You should also provide employees with tangible career support. 

Ask about employees’ aspirations and goals during regular one-on-one meetings. You can suggest roles they’d be suited to or skills they should develop. 

Using these meetings as a jumping-off point, help your people create professional development plans (PDPs).

Encourage employees to use PDPs within your business to help them set goals and create strategies for achieving them.

You can even use employees’ scores on skills tests to identify areas for potential growth. For example, if an employee expressed an interest in becoming a manager, you could: 

  1. Test their leadership skills to see what skills they’re working with 

  2. Assign leadership training appropriate to their skill level 

  3. Retest their leadership skills to see how they’ve improved 

  4. Enter this data into your internal talent marketplace 

  5. Include further training and promotion opportunities in their PDP

This practice can prevent both quiet quitting and actual quitting, reducing employee turnover as a whole.
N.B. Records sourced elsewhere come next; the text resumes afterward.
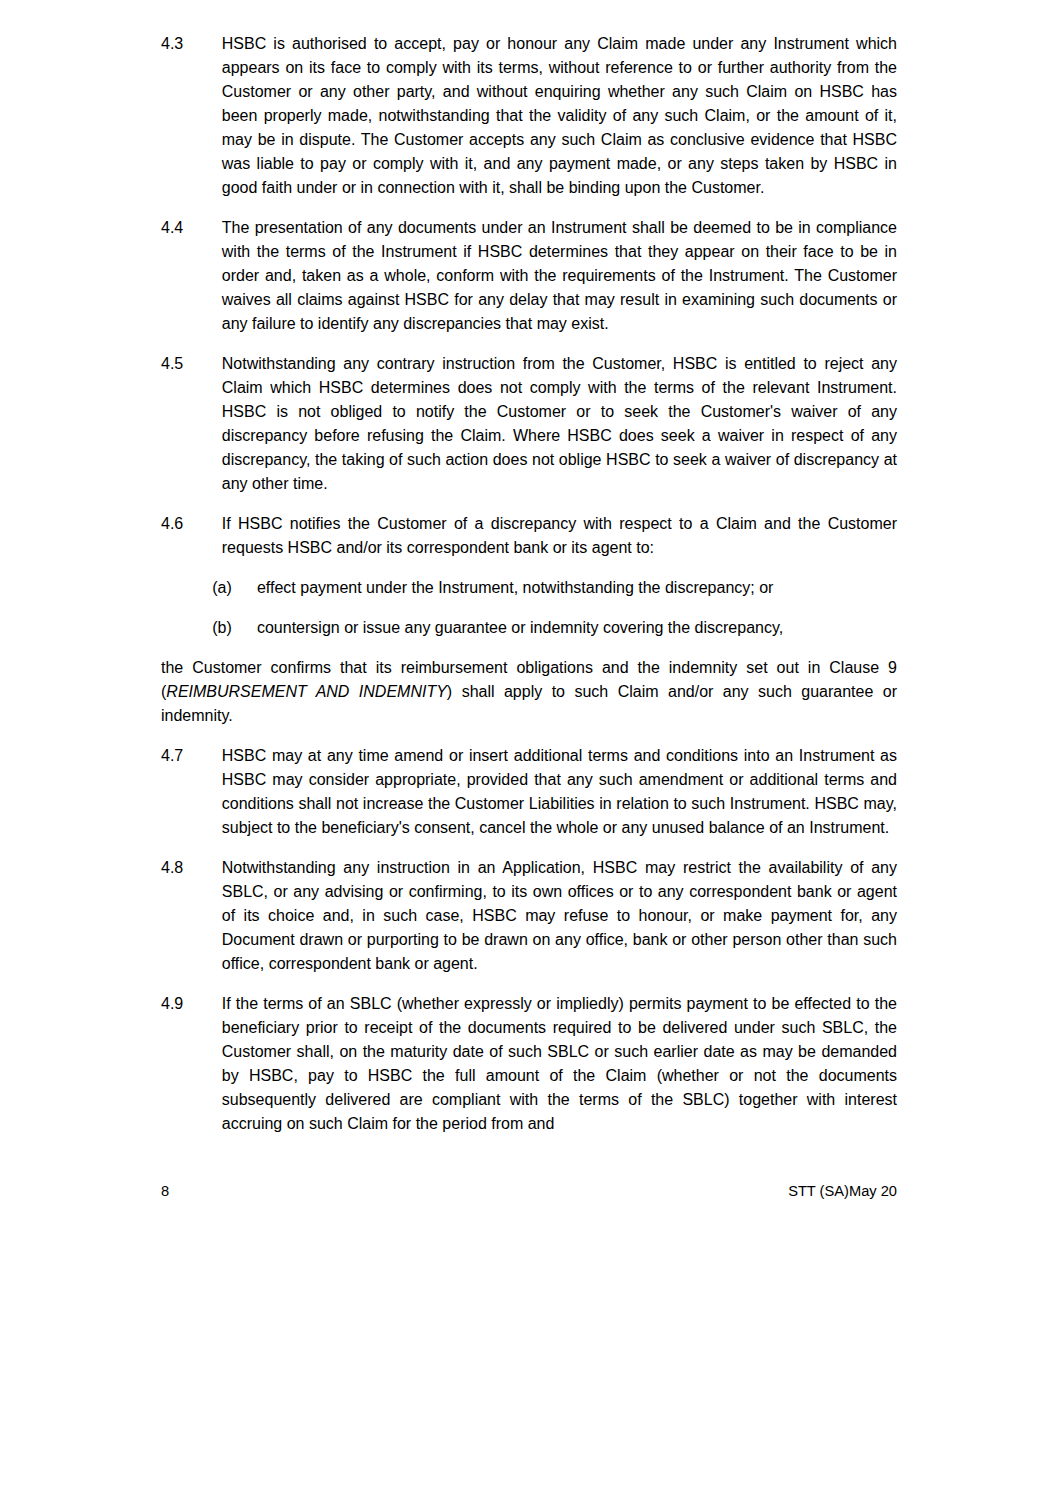4.3
HSBC is authorised to accept, pay or honour any Claim made under any Instrument which appears on its face to comply with its terms, without reference to or further authority from the Customer or any other party, and without enquiring whether any such Claim on HSBC has been properly made, notwithstanding that the validity of any such Claim, or the amount of it, may be in dispute. The Customer accepts any such Claim as conclusive evidence that HSBC was liable to pay or comply with it, and any payment made, or any steps taken by HSBC in good faith under or in connection with it, shall be binding upon the Customer.
4.4
The presentation of any documents under an Instrument shall be deemed to be in compliance with the terms of the Instrument if HSBC determines that they appear on their face to be in order and, taken as a whole, conform with the requirements of the Instrument. The Customer waives all claims against HSBC for any delay that may result in examining such documents or any failure to identify any discrepancies that may exist.
4.5
Notwithstanding any contrary instruction from the Customer, HSBC is entitled to reject any Claim which HSBC determines does not comply with the terms of the relevant Instrument. HSBC is not obliged to notify the Customer or to seek the Customer's waiver of any discrepancy before refusing the Claim. Where HSBC does seek a waiver in respect of any discrepancy, the taking of such action does not oblige HSBC to seek a waiver of discrepancy at any other time.
4.6
If HSBC notifies the Customer of a discrepancy with respect to a Claim and the Customer requests HSBC and/or its correspondent bank or its agent to:
(a) effect payment under the Instrument, notwithstanding the discrepancy; or
(b) countersign or issue any guarantee or indemnity covering the discrepancy,
the Customer confirms that its reimbursement obligations and the indemnity set out in Clause 9 (REIMBURSEMENT AND INDEMNITY) shall apply to such Claim and/or any such guarantee or indemnity.
4.7
HSBC may at any time amend or insert additional terms and conditions into an Instrument as HSBC may consider appropriate, provided that any such amendment or additional terms and conditions shall not increase the Customer Liabilities in relation to such Instrument. HSBC may, subject to the beneficiary's consent, cancel the whole or any unused balance of an Instrument.
4.8
Notwithstanding any instruction in an Application, HSBC may restrict the availability of any SBLC, or any advising or confirming, to its own offices or to any correspondent bank or agent of its choice and, in such case, HSBC may refuse to honour, or make payment for, any Document drawn or purporting to be drawn on any office, bank or other person other than such office, correspondent bank or agent.
4.9
If the terms of an SBLC (whether expressly or impliedly) permits payment to be effected to the beneficiary prior to receipt of the documents required to be delivered under such SBLC, the Customer shall, on the maturity date of such SBLC or such earlier date as may be demanded by HSBC, pay to HSBC the full amount of the Claim (whether or not the documents subsequently delivered are compliant with the terms of the SBLC) together with interest accruing on such Claim for the period from and
8
STT (SA)May 20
Level up your workforce’s skills.

Find out how our skills tests can help target your learning and development initiatives.
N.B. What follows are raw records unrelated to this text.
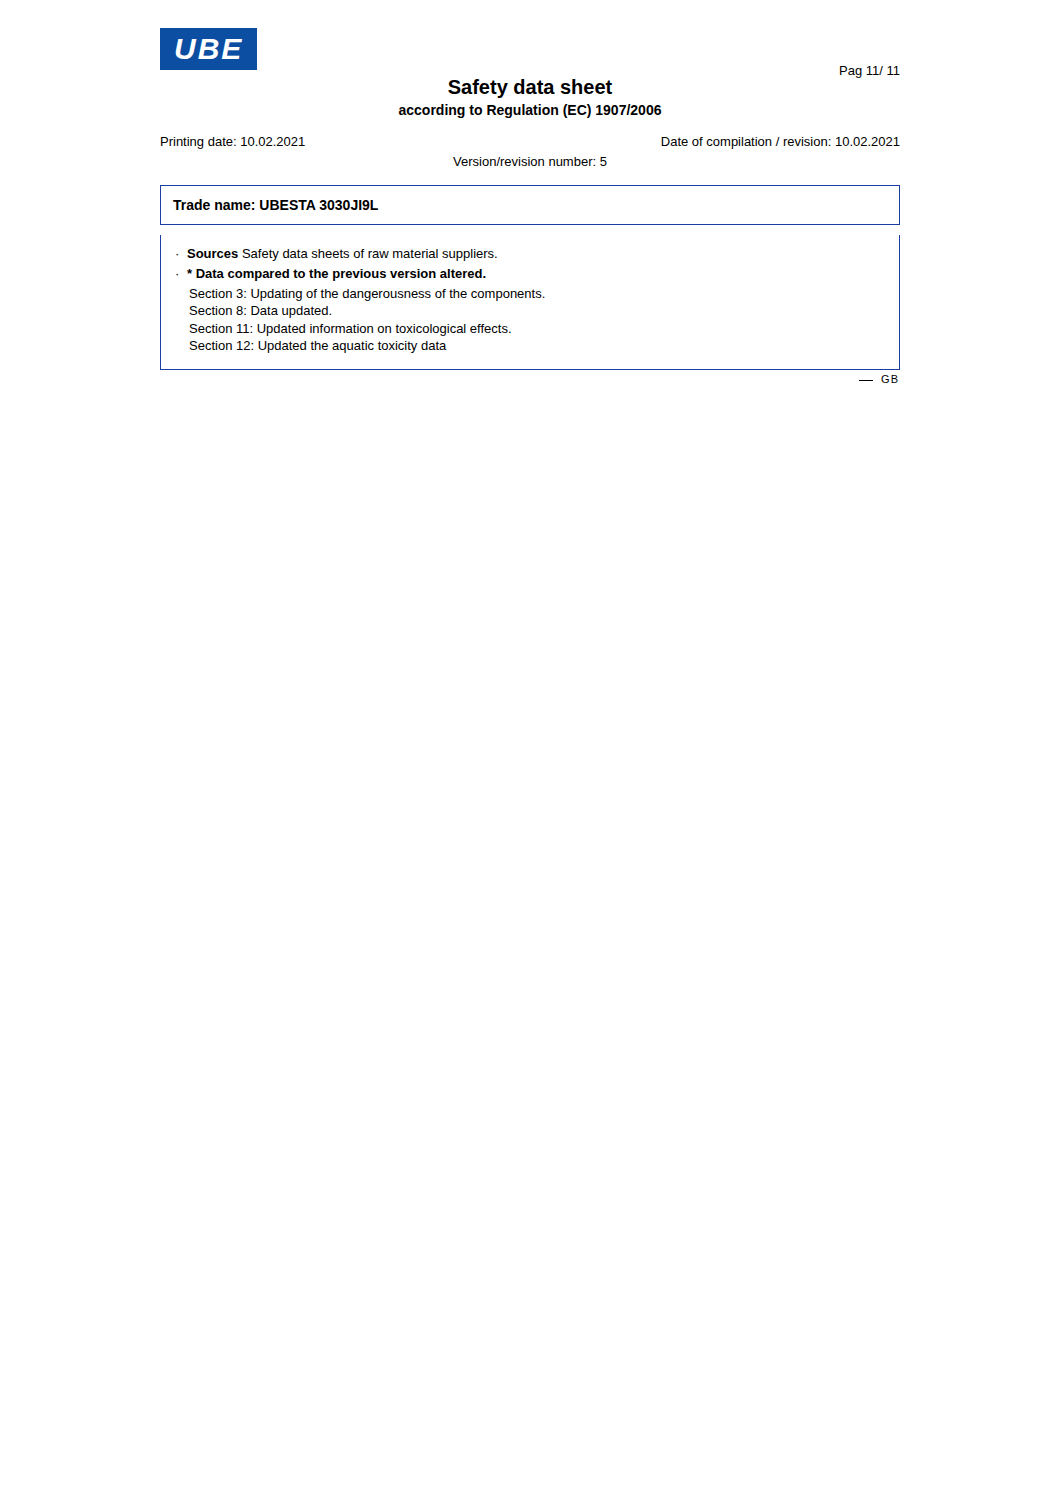UBE
Pag 11/ 11
Safety data sheet
according to Regulation (EC) 1907/2006
Printing date: 10.02.2021
Date of compilation / revision: 10.02.2021
Version/revision number: 5
Trade name: UBESTA 3030JI9L
Sources Safety data sheets of raw material suppliers.
* Data compared to the previous version altered.
Section 3: Updating of the dangerousness of the components.
Section 8: Data updated.
Section 11: Updated information on toxicological effects.
Section 12: Updated the aquatic toxicity data
GB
Use skills tests to build a workforce without quiet quitting

In this article, we have covered: 

  • The definition of quiet quitting 

  • Quiet quitting statistics and why it happens 

  • Examples of quiet quitting in action 

  • How to prevent quiet quitting in your workplace 

The next step is to hire motivated employees who add to your company culture – and only you can do that.

Get started by taking a product tour of TestGorilla.

To find out how our tests could help engage your workforce, book a demo with us today

If you’re ready to get started, sign up for our Free forever plan.

Quiet Quitting FAQs

If you still have questions about the quiet quitting trend, don’t worry – here are our answers to some common queries.

What is causing quiet quitting?

The primary causes of quiet quitting in the workplace are stress, burnout, and a lack of appreciation caused by poor management. When these factors combine, employees feel that it is not worth working hard to keep up with an unmanageable workload when their bosses don’t appreciate their efforts.

How to tell if someone is quiet quitting?

  1. Not speaking up in non-mandatory meetings

  2. Not participating in team-building exercises and events

  3. No longer suggesting new ideas or initiatives 

  4. Stopping any “extra” work, such as attending conferences or publishing papers

  5. Starting work late or leaving work early on a regular basis

Why is quiet quitting bad for employees?

Quiet quitting is bad for employees because if you disengage from your work and seem to be coasting, your colleagues and managers may assume that you are uninterested or incompetent. Not only could this cut you off from exciting opportunities at your company, but it could also lead to your dismissal or struggle to secure good references for a new role.